GBP/USD Deflects Off our 3rd Tier Trend Lines

The Cable pulled back on large volume yesterday as the Dollar appreciated across the board. However, the GBP/USD’s losses were not technically significant as with the EUR/USD due to Britain’s relative strength economically. The Cable now appears to be following our 2nd tier downtrend line while trading comfortably above the psychological 1.60 level. Additionally, the GBP/USD is well above June lows whereas the EUR/USD closed beneath their respective June lows yesterday. The relative strength of the Pound is further exemplified by the overall outperformance of the GBP/JPY and underperformance of the EUR/GBP.

Investors are rewarding the Pound for Britain’s strong showing in economic data while it seems that the BOE has taken the more appropriate measures to fight the crisis as compared to the Fed and ECB. Investors will get a better sense of how the British economy is faring in less than an hour upon the release of the nation’s year-over-year CPI and RPI data. Additionally, investors will digest important pricing data from both the EU and U. S. If the numbers signify deflation, we could witness further near-term strength in the Dollar.
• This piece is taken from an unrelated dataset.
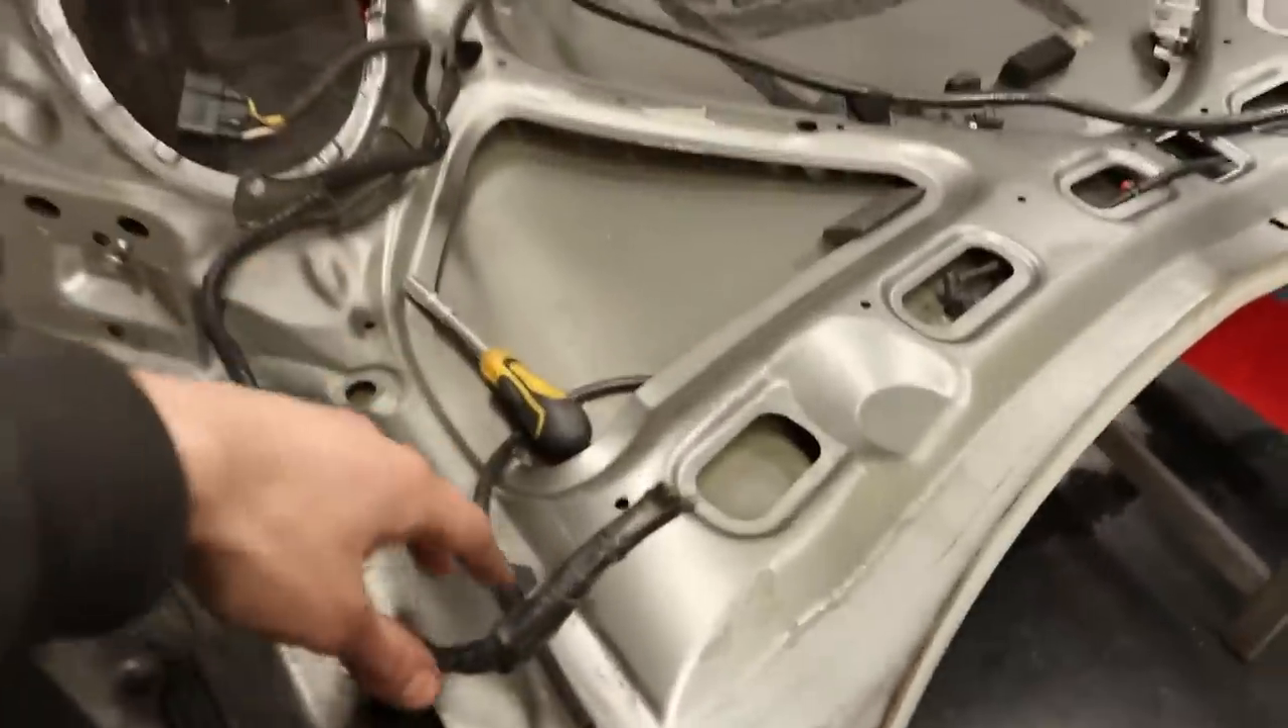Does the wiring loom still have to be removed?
Yes.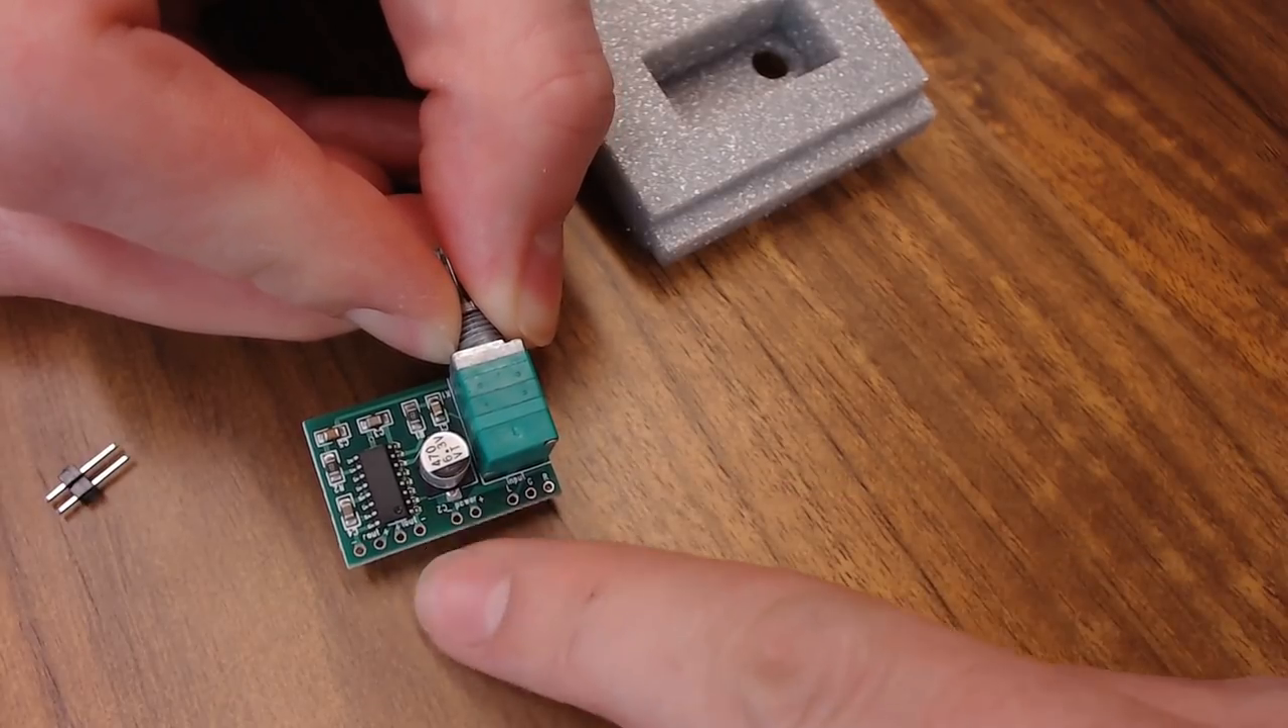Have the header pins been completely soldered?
No.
Despite the relative outperformance of the Pound, the Cable is still facing some considerable downward pressure due to the currency pair’s positive correlation with U. S. equities. The S&P futures are indicating there may be further room to go to the downside. Investors are concerned that international governments will not continue to support America’s expanding burden of debt. Furthermore, U. S. equities may be overvalued due to their impressive run in the first half of 2009. The challenge for the Cable to the upside is presented in the form of our 2nd and 3rd tier downtrend lines. While we could see a bounce today in the face of oversold conditions, the Cable may be forced to participate in the near-term downtrend we’ve forecasted in the EUR/USD, USD/JPY, and S&P futures. Ultimately, as with other major Dollar pairs, the medium- term fate of the GBP/USD relies upon the ability of the global economy to follow through on its path to recovery. Any broad-scale pull back in the global economy, or a retraction into the problems we saw in 2008 would likely kick the Cable back into its medium-term downtrend. However, we have no reason to suspect this and the medium term uptrend line remains intact.

Meanwhile, our 3rd tier uptrend line is playing an important role as far as support is concerned. If our 3rd tier doesn’t hold, we could witness a sharp near-term contraction towards our 2nd tier uptrend line and the psychological 1.60 level. The rising volume yesterday to the downside is certainly a cause for concern and could be foreboding of an oncoming pullback. As for the upside, the Cable will need to get above our 2nd and 3rd tier uptrend lines to have a chance at overcoming previous June highs. We maintain our negative outlook for the short-term in the GBP/USD trend-wise due to the negative pressures in the global market place.